▶ _WORK TASK_: From the listing below, reproduce word for word the part that opens with the line containing "Rettshjelp: 20000 -> 5000" and closes with the line containing "Vannledning: 10000 -> 25000"; reproduce nothing else.

▶ _THE RECORDS_:
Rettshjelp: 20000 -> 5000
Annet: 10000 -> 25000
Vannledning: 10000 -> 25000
--
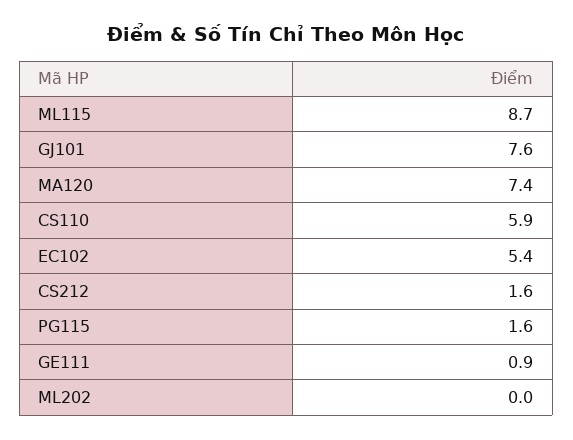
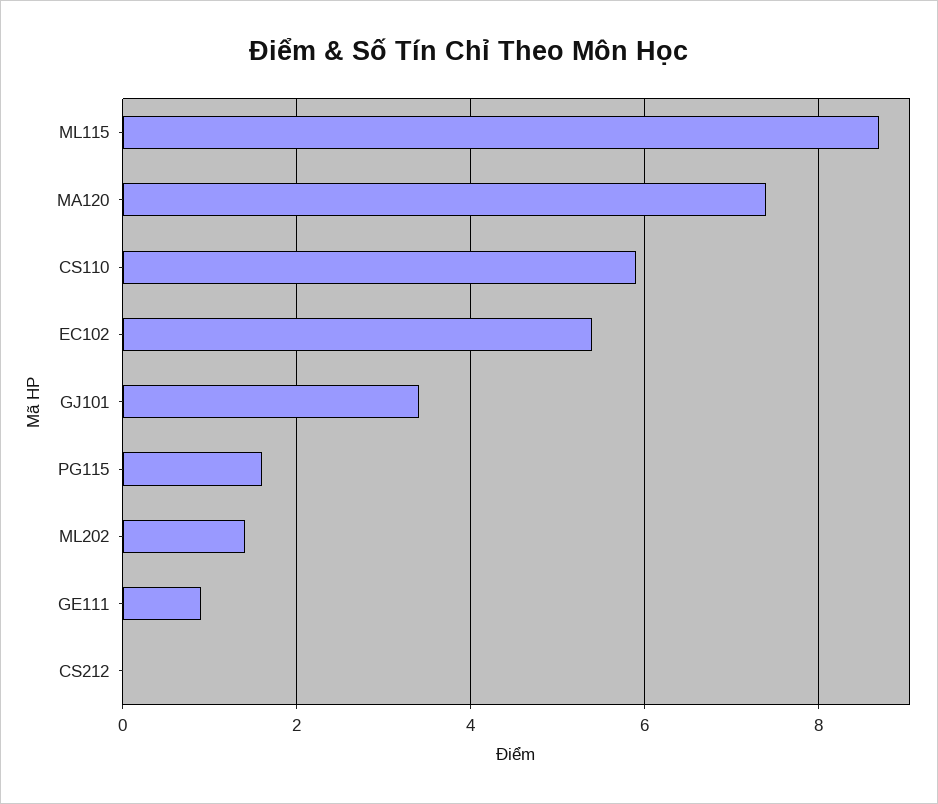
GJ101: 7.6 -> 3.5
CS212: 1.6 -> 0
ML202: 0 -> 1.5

▶ _RESULT FOR THIS EXERCISE_:
Rettshjelp: 20000 -> 5000
Annet: 10000 -> 25000
Vannledning: 10000 -> 25000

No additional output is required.